Une fois qu'un aéronef est capable de voler, l'étape suivante consiste à le propulser. Les moyens de propulsion utilisés comprennent les hélices, les turboréacteurs et les moteurs-fusées. La conception de ces systèmes de propulsion relève de l'ingénierie de la propulsion et repose sur la thermodynamique et la mécanique des fluides. La thermodynamique étudie les méthodes de production d'énergie à partir de la chaleur extraite du carburant. La mécanique des fluides étudie l'écoulement des fluides, tels que le mélange air-carburant nécessaire à la combustion. Les systèmes de propulsion consistent fondamentalement à mélanger de l'air comprimé avec du carburant, à le brûler, puis à utiliser la chaleur produite pour générer une poussée. Le développement de l'ingénierie de la propulsion est un élément fondamental de l'ingénierie aérospatiale. Les recherches récentes portent sur la mise au point de moteurs utilisant des carburants respectueux de l'environnement afin de réduire les émissions de dioxyde de carbone tout en fournissant une poussée plus importante. Ces deux dynamiques sont donc essentielles en ingénierie de la propulsion.
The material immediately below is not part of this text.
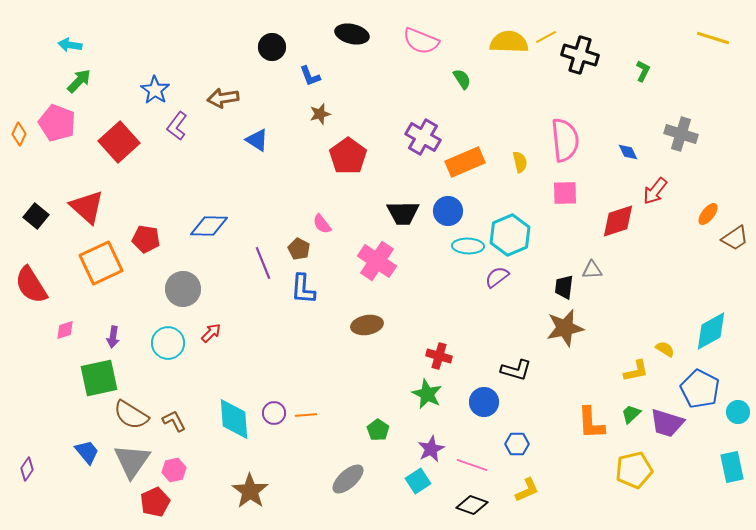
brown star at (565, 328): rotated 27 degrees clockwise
Aujourd'hui, les avions peuvent voler et même avancer. La dernière étape consiste donc à les contrôler. Contrôler un objet signifie le guider vers un état souhaité. Pour ce faire, il faut d'abord connaître son état actuel ; c'est là qu'interviennent les capteurs. Ces derniers détectent des stimuli externes tels que la température, la pression, la vitesse, l'inclinaison, etc., et les convertissent en signaux électriques. Cela nous permet de connaître l'état de l'objet. Une fois cet état connu, l'étape suivante consiste à le déplacer vers l'état souhaité. Le composant qui remplit cette fonction est appelé actionneur. Ensemble, le capteur et l'actionneur forment un contrôleur, et la conception de ce contrôleur est précisément le domaine de l'ingénierie de contrôle. L'ingénierie de contrôle joue un rôle crucial non seulement dans l'aéronautique, mais aussi dans des domaines aussi variés que les véhicules autonomes et les drones. Les principes de l'ingénierie de contrôle sont essentiels au fonctionnement stable des systèmes complexes et contribuent de manière significative à la sécurité des vols dans l'aérospatiale.
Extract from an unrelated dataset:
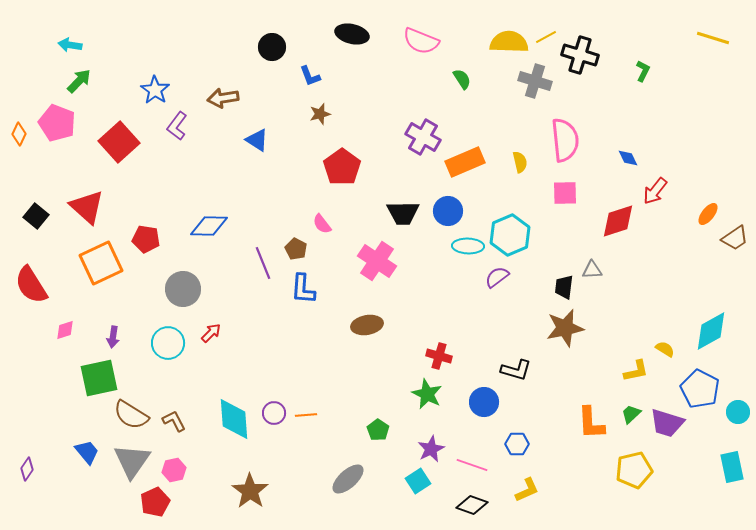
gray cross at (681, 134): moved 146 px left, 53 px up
Ceci conclut l'explication des quatre grands domaines de l'ingénierie aérospatiale : la structure, l'aérodynamique, la propulsion et le contrôle. On pourrait se demander si le fait de n'utiliser que les avions comme exemples implique que les fusées fonctionnent selon une dynamique différente. Ce n'est pas le cas. Les fusées, comme les avions, se déplacent dans l'atmosphère jusqu'à atteindre l'espace. Les forces qui s'exercent sur une fusée dans l'atmosphère sont similaires à celles qui s'exercent sur un avion. Cependant, la situation change complètement une fois qu'elles quittent l'atmosphère. Le mouvement en apesanteur et la propulsion spatiale obéissent à des principes entièrement différents, donnant naissance au domaine de la dynamique spatiale. Par conséquent, les fusées ne sont pas fondamentalement différentes des avions. La seule différence réside dans le fait qu'une fois dans l'espace, la trajectoire d'une fusée doit être calculée en tenant compte de la gravitation universelle. Ainsi, les avions et les fusées sont tous deux conçus fondamentalement selon ces quatre principes fondamentaux de la dynamique.